Oxidants, anti-oxidants, essential fatty acids, eicosanoids, cytokines, gene/oncogene expression and apoptosis in systemic lupus erythematosus

Abstract

Systemic lupus erythematosus (SLE) is an auto-immune disease in which free radicals, eicosanoids, cytokines and nitric oxide seem to play a major role. An increase in the generation of superoxide anion and excess of interleukin-2 (IL-2), tumour necrosis factor (TNF) and pro-inflammatory eicosanoids and a fall in the production of nitric oxide and anti-oxidants such as superoxide dismutase and glutathione peroxidase seems to occur during the active phase of the disease.

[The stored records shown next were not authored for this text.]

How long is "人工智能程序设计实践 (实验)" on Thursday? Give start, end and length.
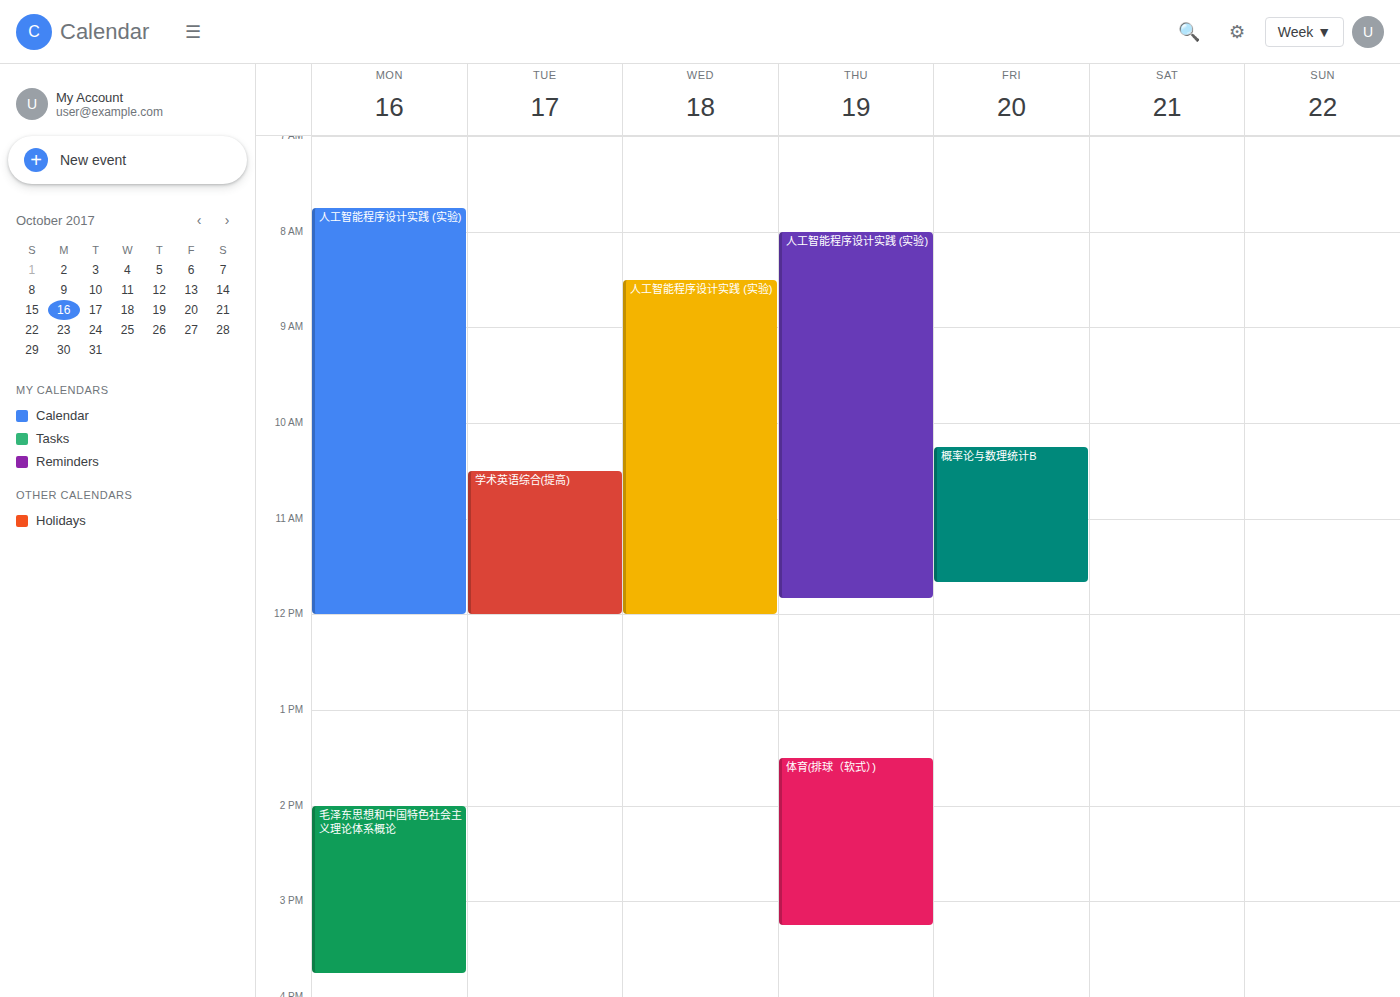
8:00 AM to 11:50 AM, 3 hours 50 minutes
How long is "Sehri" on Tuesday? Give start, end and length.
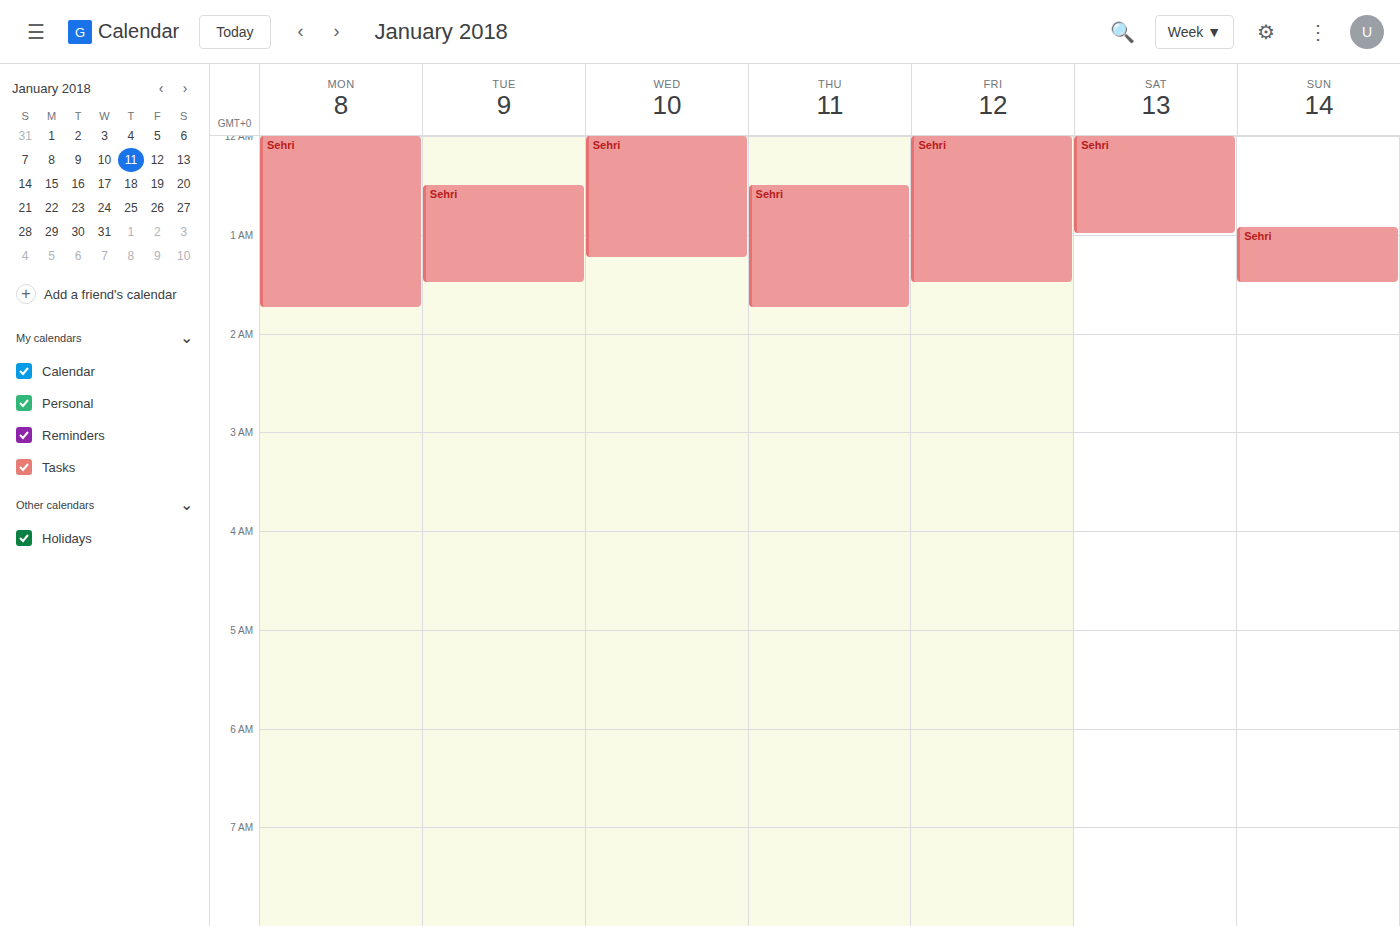
12:30 AM to 1:30 AM, 1 hour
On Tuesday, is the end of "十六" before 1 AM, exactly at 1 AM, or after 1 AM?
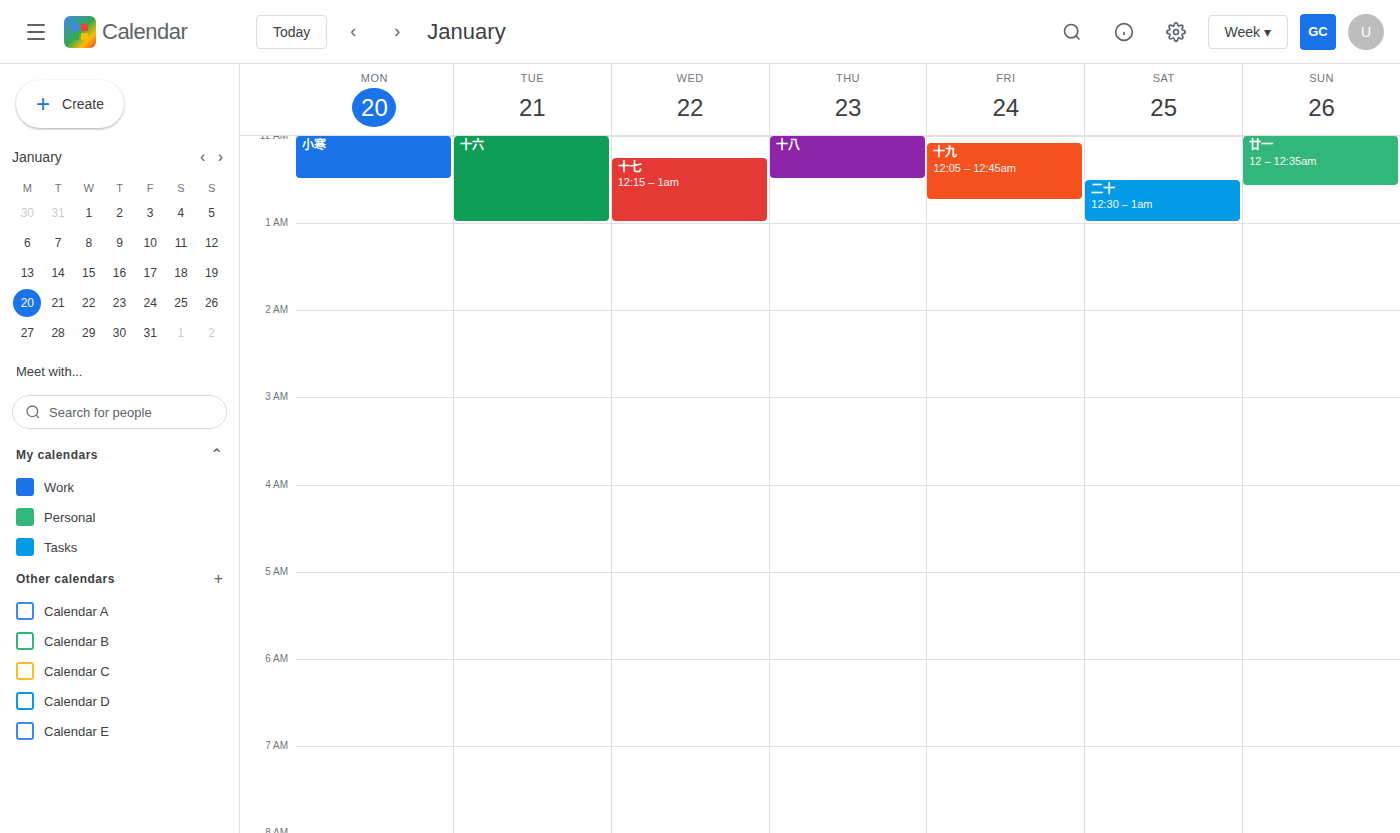
1:00 AM -- exactly at 1 AM, on the 1 AM line.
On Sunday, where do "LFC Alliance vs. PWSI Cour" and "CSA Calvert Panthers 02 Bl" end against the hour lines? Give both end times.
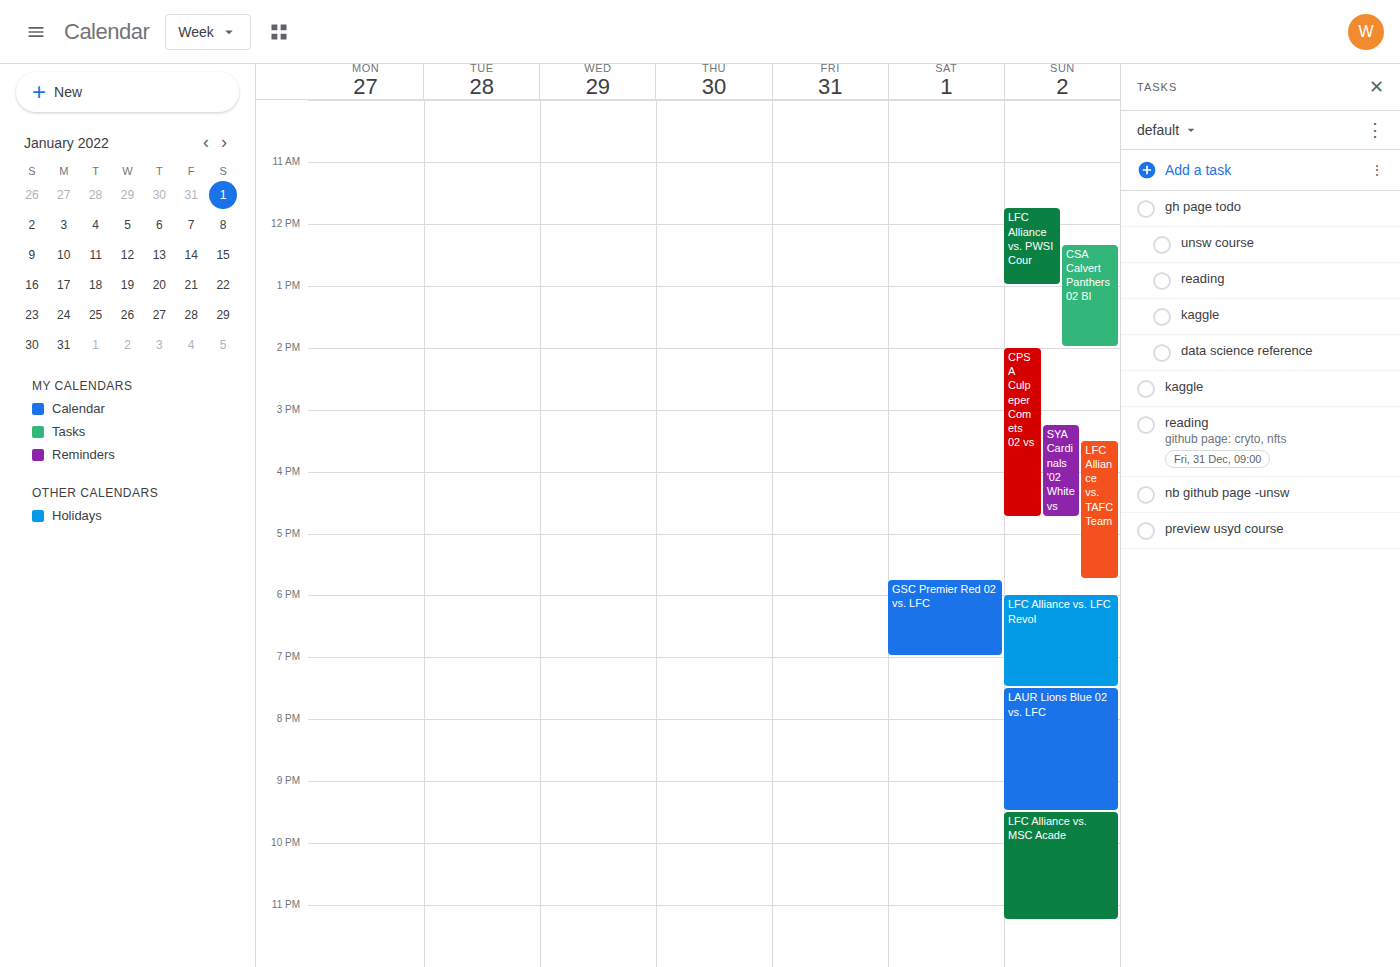
"LFC Alliance vs. PWSI Cour": 13:00, exactly on the 13:00 line. "CSA Calvert Panthers 02 Bl": 14:00, exactly on the 14:00 line.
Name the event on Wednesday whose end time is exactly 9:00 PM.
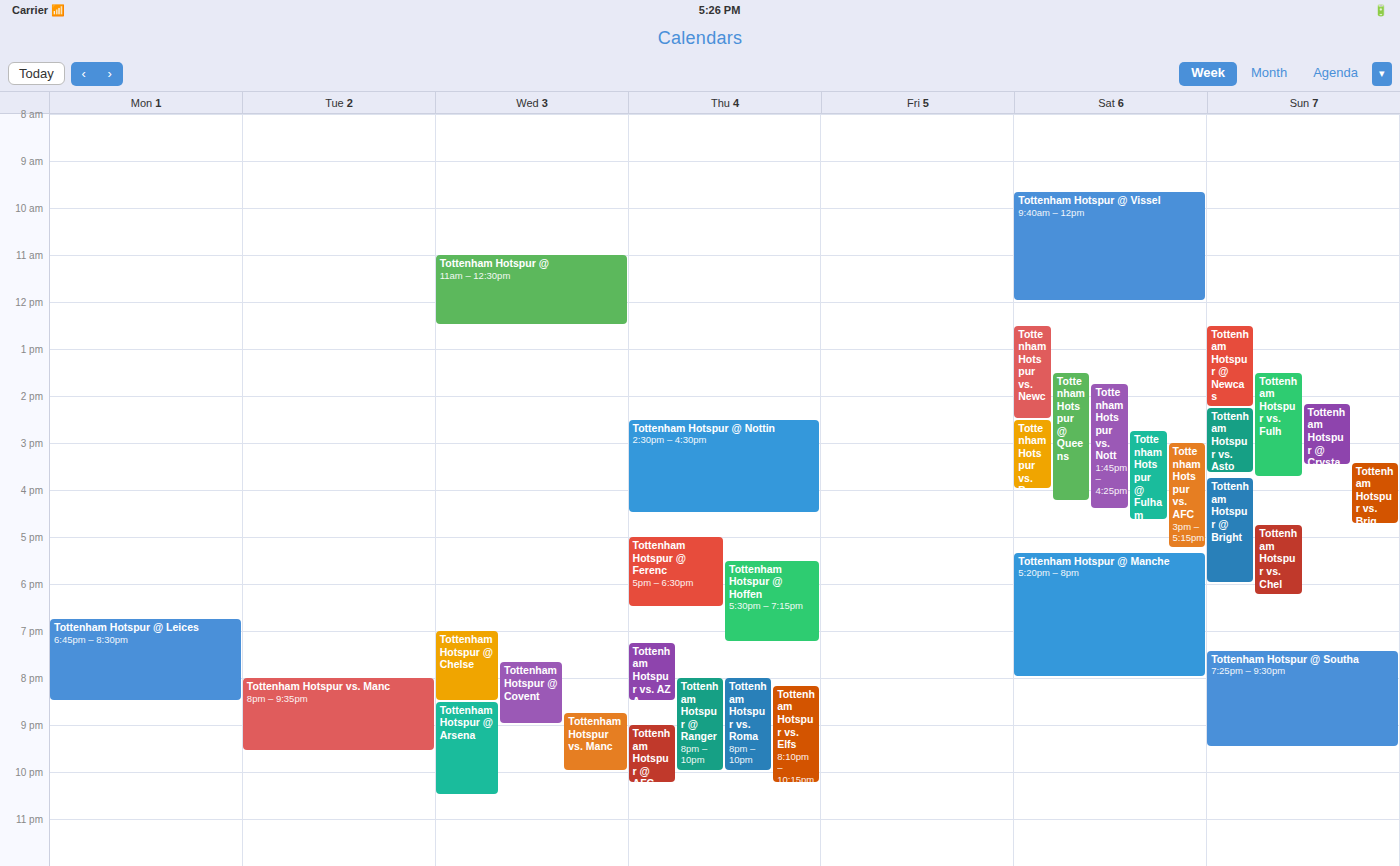
"Tottenham Hotspur @ Covent"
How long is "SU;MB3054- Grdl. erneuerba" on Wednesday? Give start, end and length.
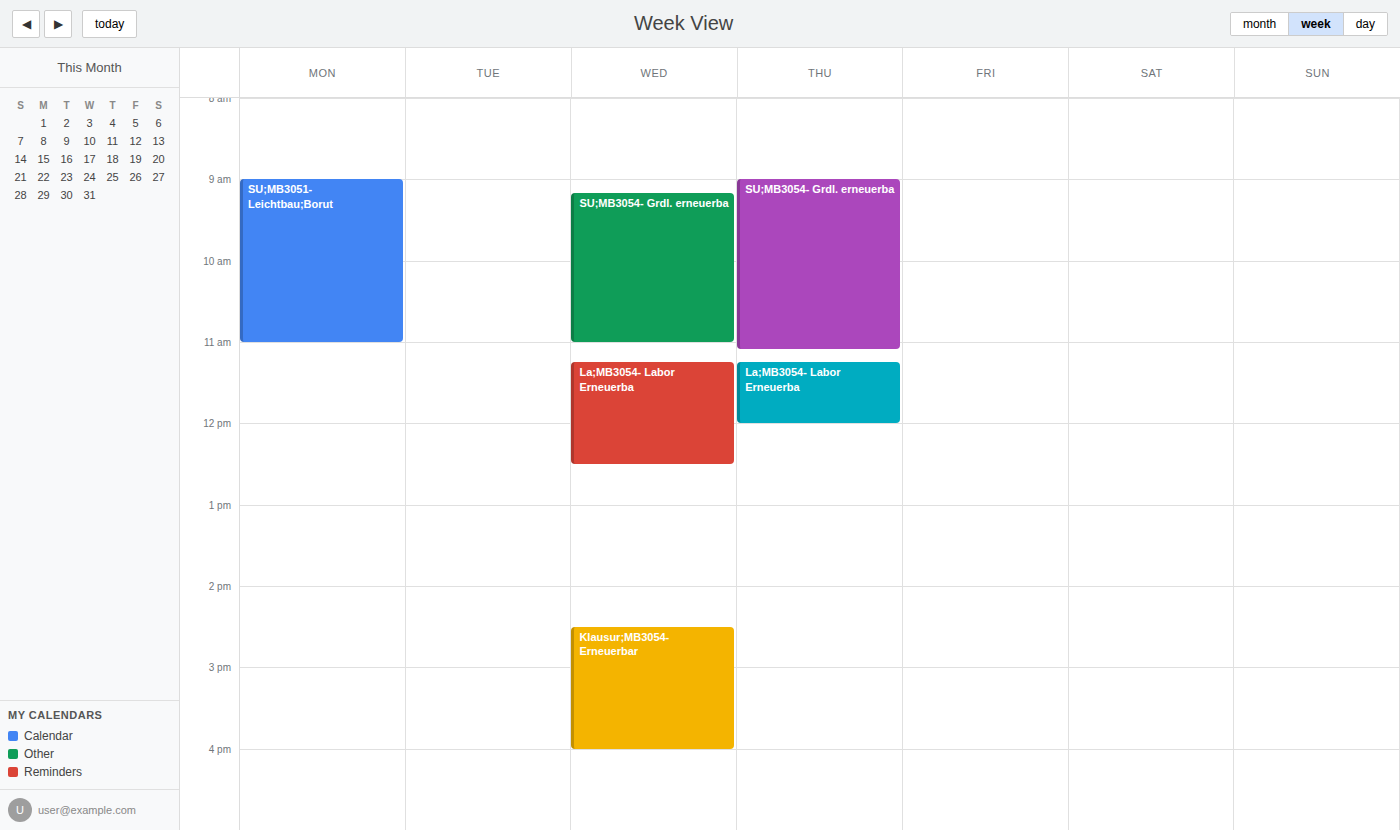
9:10 AM to 11:00 AM, 1 hour 50 minutes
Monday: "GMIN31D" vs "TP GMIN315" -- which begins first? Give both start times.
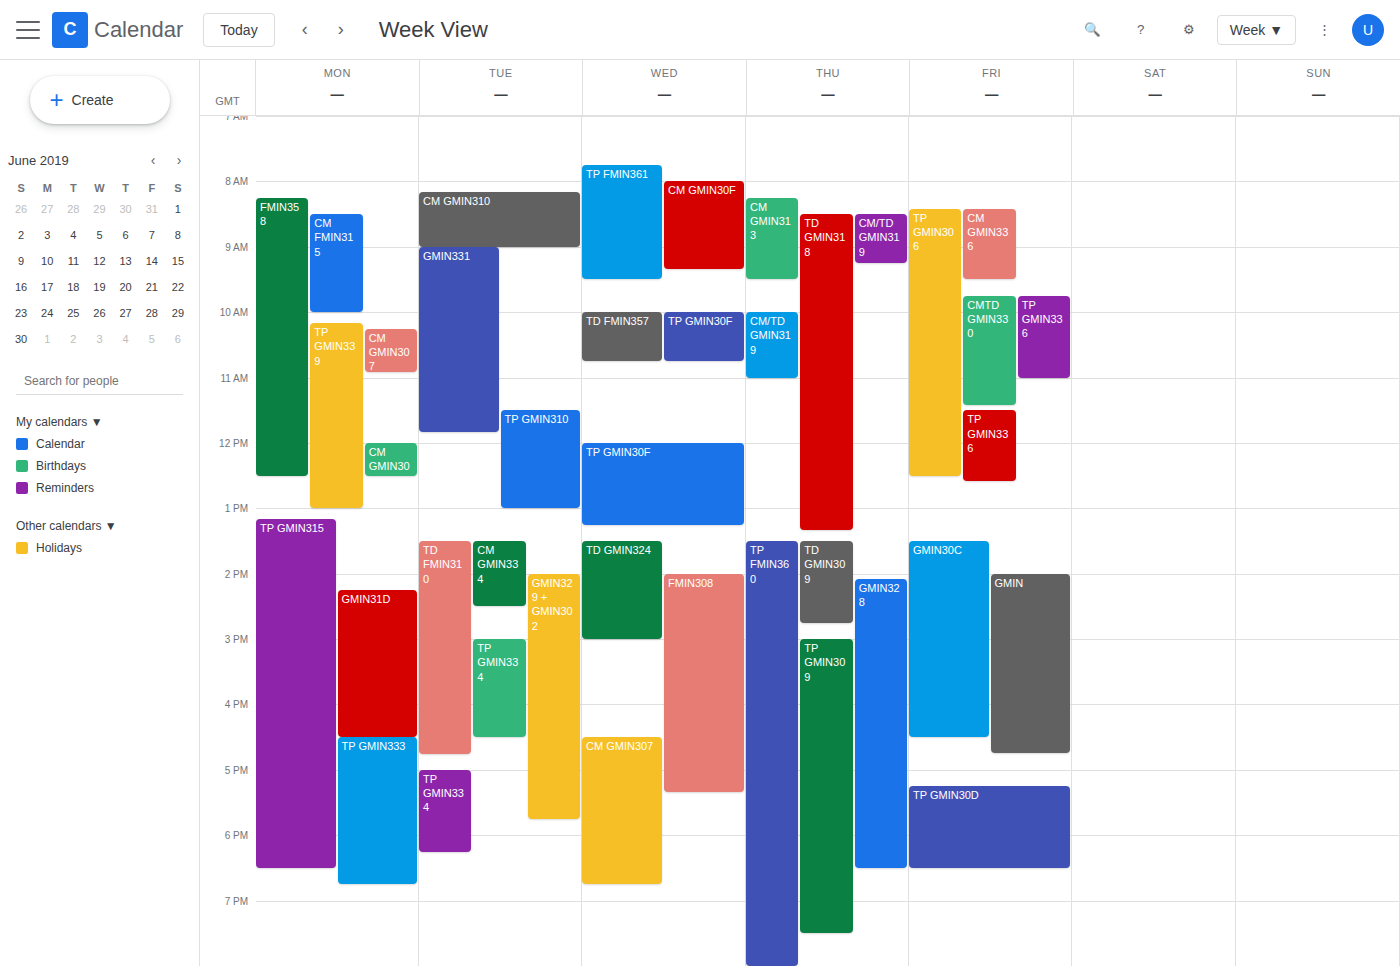
"TP GMIN315" 1:10 PM; "GMIN31D" 2:15 PM.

Thus, an imbalance in the pro-and anti-inflammatory molecules and a change in the delicate balance between the oxidants and anti-oxidants seems to have a vital role in the pathophysiology of SLE. In addition, a defect in the apoptosis of pro-inflammatory T cells may perpetuate the chronic inflammatory process in SLE. Thus, methods designed to suppress the generation of free radicals. IL-1, IL-2 and TNF and of eicosanoids and augment the concentrations of nitric oxide and anti-oxidants and enhance the apoptotic death of the pro-inflammatory T cells may be benefit in the management of SLE. Recent studies suggest that essential fatty acids and their metabolites, whose levels were found to be low in SLE, may restore the balance between pro- and anti-inflammatory molecules, oxidants and anti-oxidants and induce apoptosis of T cell.